Source: © Boiko et al, Nature 2023

The LLM can interpret human commands and act accordingly

Limitations and concerns that Gomes’s team highlights include that when asking Coscientist to do new tasks with unknown risks, it’s important to have a human ‘in the loop’. ‘If you’re doing something that has been done hundreds of times, it’s safe,’ Gomes adds. ‘Absolutely nothing prevents you from running Coscientist fully autonomously.’ Another issue is that the Carnegie Mellon team’s tests show that Coscientist can produce controlled drugs and chemical weapons when prompted. ‘We are tackling some of these matters on our own, but the reality is also that we need help.’
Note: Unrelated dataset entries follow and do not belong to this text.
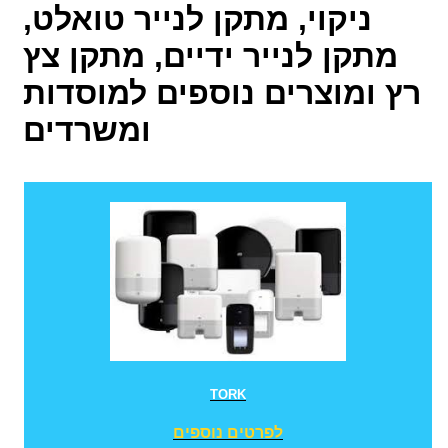
ניקוי, מתקן לנייר טואלט,
מתקן לנייר ידיים, מתקן צץ
רץ ומוצרים נוספים למוסדות
ומשרדים
TORK
לפרטים נוספים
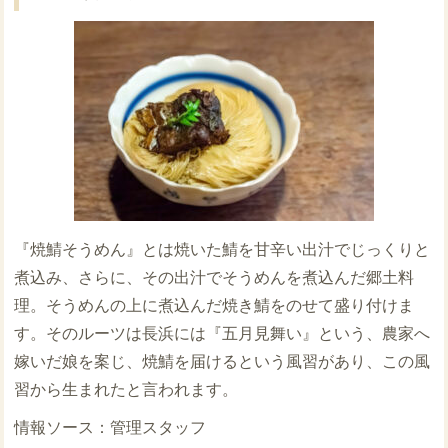
『焼鯖そうめん』とは焼いた鯖を甘辛い出汁でじっくりと
煮込み、さらに、その出汁でそうめんを煮込んだ郷土料
理。そうめんの上に煮込んだ焼き鯖をのせて盛り付けま
す。そのルーツは長浜には『五月見舞い』という、農家へ
嫁いだ娘を案じ、焼鯖を届けるという風習があり、この風
習から生まれたと言われます。
管理スタッフ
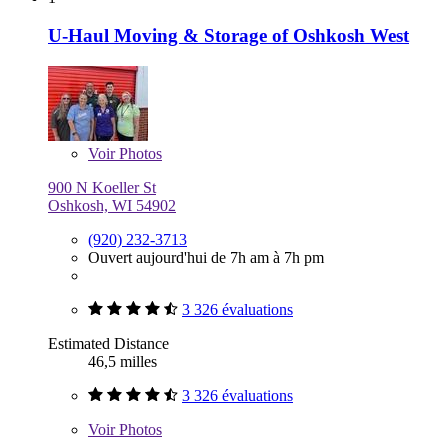
U-Haul Moving & Storage of Oshkosh West
Voir
Photos
900 N Koeller St
Oshkosh, WI 54902
(920) 232-3713
Ouvert aujourd'hui de 7h am à 7h pm
3 326 évaluations
Estimated Distance
46,5 milles
3 326 évaluations
Voir
Photos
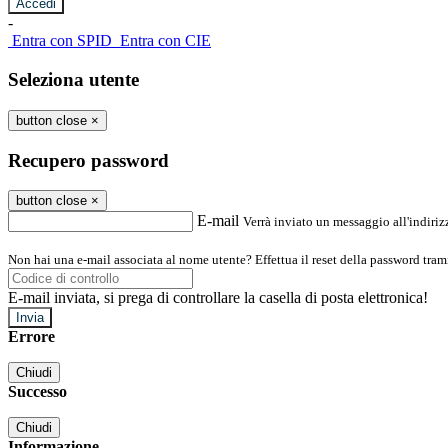
-
Entra con SPID
Entra con CIE
Seleziona utente
button close
×
Recupero password
button close
×
E-mail
Verrà inviato un messaggio all'indirizz
Non hai una e-mail associata al nome utente? Effettua il reset della password tram
E-mail inviata, si prega di controllare la casella di posta elettronica!
Errore
Chiudi
Successo
Chiudi
Informazione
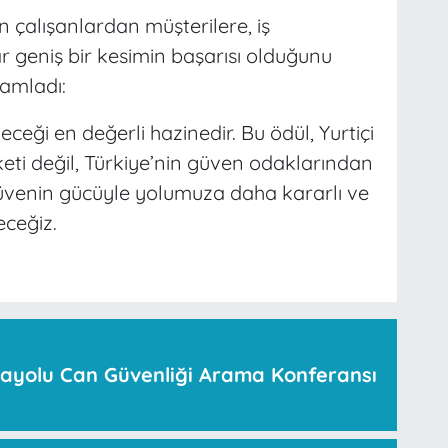
n çalışanlardan müşterilere, iş
 geniş bir kesimin başarısı olduğunu
amladı:
ceği en değerli hazinedir. Bu ödül, Yurtiçi
eti değil, Türkiye’nin güven odaklarından
 güvenin gücüyle yolumuza daha kararlı ve
eceğiz.
ayolu Can Güvenliği Arama Konferansı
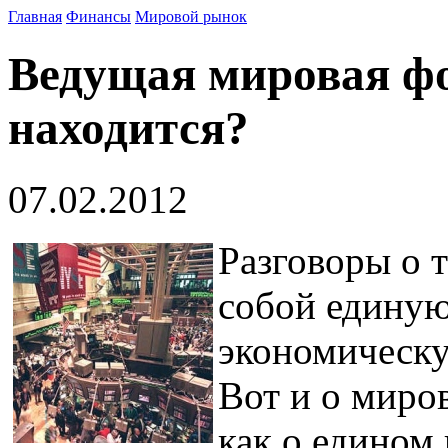
Главная
Финансы
Мировой рынок
Ведущая мировая фо
находится?
07.02.2012
Разговоры о т
собой единую
экономическу
Вот и о миро
как о едином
Alán Aspuru-Guzik from the University of Toronto excitedly compares Coscientist to the kind of assistant he and other chemists had envisioned in 2018. ‘This paper shows that data from the internet is enough to be able to plan chemical reactions,’ Aspuru-Guzik adds. Another strength is that it uses existing lab automation technology, rather than less well-established humanoid-like technology the Toronto team used in a GPT-3-powered system revealed in August 2023.


Source: © Daniil A Boiko et al 2023

Two examples of syntheses of ibuprofen generated by Coscientist

Higher level

Coscientist ranks alongside a similar GPT-4-powered system called ChemCrow, Aspuru-Guzik notes. ChemCrow’s first preprint was published at the same time as Coscientist’s one in April 2023. At that point, ChemCrow wasn’t integrated with automation, something its developers achieved in updated versions of the preprint later in 2023. Meanwhile, Coscientist has not yet produced any novel discoveries that have been published, Aspuru-Guzik continues, and he also wants evidence to show it’s ‘very robust’. ‘More work will be done. But this paper is a good first step.’

One potential implication of such AI assistants is ending long days in the lab for doctoral researchers, something Gomes welcomes. That won’t necessarily mean less work is required for a PhD overall, he says, it will just change what people do. ‘Scientists can be much higher-level in their ideas.’

Now, months after the experiments in this paper, Coscientist is already doing much larger automated synthetic runs, Gomes adds. ‘Last weekend, we ran over 1000 reactions in a weekend,’ he says, compared with just a handful in the newly published paper. ‘We are building the largest dataset of experimental reactions with kinetics – Coscientist is leading those efforts.’